The following identity is due to Ramanujan:
$$\DeclareMathOperator{\k}{\vphantom{\sum}\vcenter{\LARGE K}} \sqrt{\frac{\pi e}{2}}=\frac{1}{1+\k_{n=1}^\infty \frac{n}{1}}+\sum_{n=0}^\infty\frac{1}{(2n+1)!!}$$ or $$\sqrt{\frac{\pi e}{2}}=\cfrac{1}{1+\cfrac{1}{1+\cfrac{2}{1+\cfrac{3}{\ddots}}}}+1+\frac{1}{1\cdot 3}+\frac{1}{1\cdot 3\cdot 5}+\cdots $$
I'm interested in the proof of this identity, but I couldn't manage to find any reference except for the linked page.

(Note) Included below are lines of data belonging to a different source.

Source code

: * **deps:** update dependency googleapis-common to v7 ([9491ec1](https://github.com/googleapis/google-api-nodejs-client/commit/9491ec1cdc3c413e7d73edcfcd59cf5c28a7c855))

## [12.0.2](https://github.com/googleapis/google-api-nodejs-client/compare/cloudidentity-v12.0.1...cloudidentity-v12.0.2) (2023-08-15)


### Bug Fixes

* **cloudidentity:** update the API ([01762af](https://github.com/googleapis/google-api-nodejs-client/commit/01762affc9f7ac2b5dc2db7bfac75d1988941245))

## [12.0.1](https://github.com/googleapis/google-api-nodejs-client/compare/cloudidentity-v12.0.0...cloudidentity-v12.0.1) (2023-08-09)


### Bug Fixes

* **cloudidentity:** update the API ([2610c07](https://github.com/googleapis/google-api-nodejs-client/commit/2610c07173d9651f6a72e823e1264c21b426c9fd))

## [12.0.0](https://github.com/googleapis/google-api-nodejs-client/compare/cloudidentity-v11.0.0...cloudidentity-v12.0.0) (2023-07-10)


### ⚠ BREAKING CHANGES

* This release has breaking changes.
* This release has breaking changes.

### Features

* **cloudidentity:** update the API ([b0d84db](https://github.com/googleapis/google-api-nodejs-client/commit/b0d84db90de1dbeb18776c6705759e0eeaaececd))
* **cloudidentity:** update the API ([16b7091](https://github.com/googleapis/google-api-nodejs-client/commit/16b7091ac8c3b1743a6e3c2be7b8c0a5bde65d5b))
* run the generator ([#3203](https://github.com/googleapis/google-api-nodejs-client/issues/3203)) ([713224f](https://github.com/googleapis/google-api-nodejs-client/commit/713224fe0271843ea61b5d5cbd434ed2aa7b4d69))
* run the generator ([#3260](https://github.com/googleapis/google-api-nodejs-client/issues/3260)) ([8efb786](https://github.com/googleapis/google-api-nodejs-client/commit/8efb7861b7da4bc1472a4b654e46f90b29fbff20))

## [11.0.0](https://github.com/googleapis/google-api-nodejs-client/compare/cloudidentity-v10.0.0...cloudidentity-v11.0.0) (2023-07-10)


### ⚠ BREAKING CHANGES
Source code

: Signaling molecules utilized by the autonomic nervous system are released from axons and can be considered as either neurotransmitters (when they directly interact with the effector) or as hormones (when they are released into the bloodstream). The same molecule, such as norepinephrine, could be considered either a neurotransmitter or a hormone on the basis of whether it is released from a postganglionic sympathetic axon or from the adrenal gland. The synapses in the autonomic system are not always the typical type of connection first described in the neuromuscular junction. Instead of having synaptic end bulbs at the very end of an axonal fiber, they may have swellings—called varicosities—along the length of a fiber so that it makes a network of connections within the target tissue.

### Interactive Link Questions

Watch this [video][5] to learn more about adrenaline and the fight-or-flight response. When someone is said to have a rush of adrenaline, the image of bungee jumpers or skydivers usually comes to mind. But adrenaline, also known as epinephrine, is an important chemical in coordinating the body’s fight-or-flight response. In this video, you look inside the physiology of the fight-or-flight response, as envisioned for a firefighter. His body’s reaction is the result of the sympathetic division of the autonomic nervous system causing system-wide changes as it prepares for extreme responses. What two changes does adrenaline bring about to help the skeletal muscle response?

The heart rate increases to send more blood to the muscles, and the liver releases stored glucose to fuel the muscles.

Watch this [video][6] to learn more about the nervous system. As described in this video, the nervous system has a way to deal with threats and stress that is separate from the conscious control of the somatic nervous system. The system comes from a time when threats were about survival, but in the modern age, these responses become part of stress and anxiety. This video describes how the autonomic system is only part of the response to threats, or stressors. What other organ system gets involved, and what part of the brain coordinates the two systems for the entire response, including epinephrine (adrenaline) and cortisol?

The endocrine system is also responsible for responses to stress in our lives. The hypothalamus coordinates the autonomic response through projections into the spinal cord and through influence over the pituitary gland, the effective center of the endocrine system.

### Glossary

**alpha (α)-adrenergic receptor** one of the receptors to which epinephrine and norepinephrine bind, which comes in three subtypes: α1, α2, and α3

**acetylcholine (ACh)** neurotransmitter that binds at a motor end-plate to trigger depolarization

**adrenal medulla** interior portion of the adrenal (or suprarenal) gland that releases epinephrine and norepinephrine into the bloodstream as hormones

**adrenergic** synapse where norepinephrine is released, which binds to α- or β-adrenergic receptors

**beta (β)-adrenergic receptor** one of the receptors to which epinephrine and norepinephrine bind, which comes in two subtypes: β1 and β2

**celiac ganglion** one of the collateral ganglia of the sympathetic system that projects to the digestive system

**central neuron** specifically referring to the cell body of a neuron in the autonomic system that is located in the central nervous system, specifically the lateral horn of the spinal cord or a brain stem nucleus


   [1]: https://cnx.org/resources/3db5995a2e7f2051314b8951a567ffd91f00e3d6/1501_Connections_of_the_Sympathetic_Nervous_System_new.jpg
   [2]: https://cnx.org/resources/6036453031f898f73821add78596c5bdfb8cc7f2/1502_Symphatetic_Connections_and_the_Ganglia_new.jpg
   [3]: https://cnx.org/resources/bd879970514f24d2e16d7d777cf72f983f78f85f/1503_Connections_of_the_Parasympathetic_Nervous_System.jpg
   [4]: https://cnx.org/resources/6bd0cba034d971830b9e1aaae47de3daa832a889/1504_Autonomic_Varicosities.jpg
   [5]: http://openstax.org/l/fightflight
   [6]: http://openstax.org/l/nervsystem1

As pointed out by the linked page, it suffices to prove
$$ 1+\dfrac{1}{1+\dfrac{2}{1+\dfrac{3}{1+\ddots}}} = \sqrt{\frac{2}{\pi e}} \frac{1}{\operatorname{erfc}(1/\sqrt{2})}. \tag{1} $$
To this end, we will resort to the standard theory of continued fraction. Define $(p_n)$ and $(q_n)$ by the following relation:
$$ \begin{pmatrix} p_n \\ q_n \end{pmatrix} = A_1A_2\dots A_n \begin{pmatrix} 1 \\ 0 \end{pmatrix} \quad\text{where}\quad A_n = \begin{pmatrix} 1 & n \\ 1 & 0 \end{pmatrix}. $$
Then it is routine to check that
\begin{align*} p_0 &= 1, & p_1 &= 1, & p_{n+2} &= p_{n+1} + (n+1) p_n, \\ q_0 &= 0, & q_1 &= 1, & q_{n+2} &= q_{n+1} + (n+1) q_n. \end{align*}
Moreover, if $f_A(z) = \frac{a_{11}z+a_{12}}{a_{21}z+a_{22}}$ denotes the linear fractional transformation induced by the $2\times2$ matrix $A=[a_{ij}]_{1\leq i,j\leq 2}$, then we have:
$$ \frac{p_n}{q_n} = f_{A_1\dots A_n}(\infty) = (f_{A_1}\circ\dots\circ f_{A_n})(\infty) = 1+\dfrac{1}{1+\dfrac{2}{\ddots+\dfrac{\ddots}{1+\dfrac{n-1}{1}}}} $$
The standard theory also affirms that this converges as $n\to\infty$. So it suffices to compute the limit as $n\to\infty$. To this end, note that both $p_n$ and $q_n$ are increasing and diverges to $\infty$. Moreover, if we introduce the exponential generating functions of $(p_n)$ and $(q_n)$ by
$$ y_p (x) = \sum_{n=0}^{\infty} \frac{p_n}{n!}x^n \quad\text{and}\quad y_q (x) = \sum_{n=0}^{\infty} \frac{q_n}{n!}x^n, $$
then they satisfy
$$ y_p' = (1+x)y_p \quad\text{and}\quad y_q' = 1 + (1+x)y_q. $$
These equations, together with the initial conditions $y_p(0) = p_0 = 1$ and $y_q(0) = q_0 = 0$, can be solved by the integrating factor method, and we obtain
$$ y_p(x) = e^{x+\frac{x^2}{2}} \quad \text{and} \quad y_q(x) = e^{x+\frac{x^2}{2}}\sqrt{\frac{\pi e}{2}} \left( \operatorname{erf}\left(\frac{1+x}{\sqrt{2}}\right) - \operatorname{erf}\left(\frac{1}{\sqrt{2}}\right) \right). $$
Now by invoking the standard argument for abelian theorem,
$$ \lim_{n\to\infty} \frac{p_n}{q_n} = \lim_{x\to\infty} \frac{y_p(x)}{y_q(x)} = \sqrt{\frac{2}{\pi e}} \frac{1}{\operatorname{erfc}\left(1/\sqrt{2}\right)} $$
as required.